課題一覧 >>
1 – MG研修の案内にある「早めに来られても会場の準備ができていないことがあります。」という一文を英語に訳してください。
2 – MG研修の案内の内容を2文でまとめてください。
3 – MG研修の案内によると、「おためし」の形で体験の機会を設けているのはなぜですか。1~2文で説明してください。

対象文章 >>
((

おためしとはいえ、ちゃんとゲームもやりますし、講義も一部ですがしますよ!この機会に是非、体験してみませんか?
このMGは通常、2日かけて実施していく研修で、最低でも丸1日(3期)は体験して高い効果が得られると考えていますが、やったことがない研修に丸1日も時間を確保することが難しい方に是非おためしで体験してもらいたいと思います。MGとはどのようなものか、どんな経験ができるのか?この「おためし」で経験してみませんか?
<開催日時・場所・講師>
第一回:平成29年11月22日(水) 13:30~17:30
※会場の都合上、13:00からしか準備ができません。
早めに来られても会場の準備ができていないことがあります。ご了承ください。
場所:AOSSA 605会議室(福井市手寄1-4-1)
第二回:平成29年12月13日(水) 13:30~17:30
場所:カフェあんのん(福井市北四ツ居2-7-17)
講師(いずれも):谷川俊太郎(西研究所MG公認インストラクター)
<参加費>
お1人様:5,000円
<申し込み方法>
下記メールアドレスまでご連絡下さい。
メールアドレス:fukui-strategy@fsa-c.com
<カリキュラム>
13:30~13:45 MGについての説明
13:45~15:00 第1期(練習期)&ルール説明
15:10~17:00 第2期&決算
17:00~17:30 戦略会計入門 講義
※研修の性質上、終わりの時間が前後することがあります。ご了承ください。

))

提供エントリー >>

((

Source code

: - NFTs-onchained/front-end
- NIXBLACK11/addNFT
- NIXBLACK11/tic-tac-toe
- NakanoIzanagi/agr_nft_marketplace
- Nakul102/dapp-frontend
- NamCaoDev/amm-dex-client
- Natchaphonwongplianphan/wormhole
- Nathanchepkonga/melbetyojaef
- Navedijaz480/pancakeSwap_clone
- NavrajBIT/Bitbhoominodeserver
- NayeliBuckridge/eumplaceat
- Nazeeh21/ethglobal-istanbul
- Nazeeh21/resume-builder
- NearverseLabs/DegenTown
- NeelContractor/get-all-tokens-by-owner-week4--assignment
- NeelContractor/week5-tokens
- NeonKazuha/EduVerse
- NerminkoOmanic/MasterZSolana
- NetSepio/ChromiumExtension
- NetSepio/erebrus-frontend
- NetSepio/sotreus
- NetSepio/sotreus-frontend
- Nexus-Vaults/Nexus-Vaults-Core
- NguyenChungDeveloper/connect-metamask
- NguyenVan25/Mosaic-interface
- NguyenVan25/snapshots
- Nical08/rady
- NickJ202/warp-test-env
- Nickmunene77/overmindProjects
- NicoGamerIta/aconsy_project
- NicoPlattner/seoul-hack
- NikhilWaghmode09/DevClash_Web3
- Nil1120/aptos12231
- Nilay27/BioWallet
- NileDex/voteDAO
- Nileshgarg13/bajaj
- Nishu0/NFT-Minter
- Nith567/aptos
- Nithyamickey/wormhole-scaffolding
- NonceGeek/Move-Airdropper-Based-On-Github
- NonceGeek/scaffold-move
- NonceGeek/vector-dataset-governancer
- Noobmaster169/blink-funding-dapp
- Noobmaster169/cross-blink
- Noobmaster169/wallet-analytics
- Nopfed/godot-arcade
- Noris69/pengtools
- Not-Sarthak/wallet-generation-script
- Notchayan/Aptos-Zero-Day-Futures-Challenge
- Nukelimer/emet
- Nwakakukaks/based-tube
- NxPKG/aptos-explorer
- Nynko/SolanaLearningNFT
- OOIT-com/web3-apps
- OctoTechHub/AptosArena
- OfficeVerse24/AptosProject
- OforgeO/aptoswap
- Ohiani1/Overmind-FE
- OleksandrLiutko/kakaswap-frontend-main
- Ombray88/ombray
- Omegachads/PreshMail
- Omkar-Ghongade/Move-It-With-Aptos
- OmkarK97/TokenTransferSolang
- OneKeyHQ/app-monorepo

))

解答一覧 >>
1 – Even if you arrive early, the venue may not be ready yet.

2 – 通常は2日かけて行うMG研修を、丸1日の時間を確保しにくい人でも体験できる「おためし」として、ゲームと一部の講義を含めて実施する案内である。開催は平成29年11月22日(AOSSA 605会議室)と12月13日(カフェあんのん)のいずれも13:30~17:30で、参加費は1人5,000円、申し込みはメールで受け付ける。

3 – MGは通常2日かけて実施する研修で、最低でも丸1日(3期)体験すると高い効果が得られると考えられている。しかし、やったことのない研修に丸1日も時間を確保するのは難しい人がいるため、そうした人にも体験してもらうことを目的としている。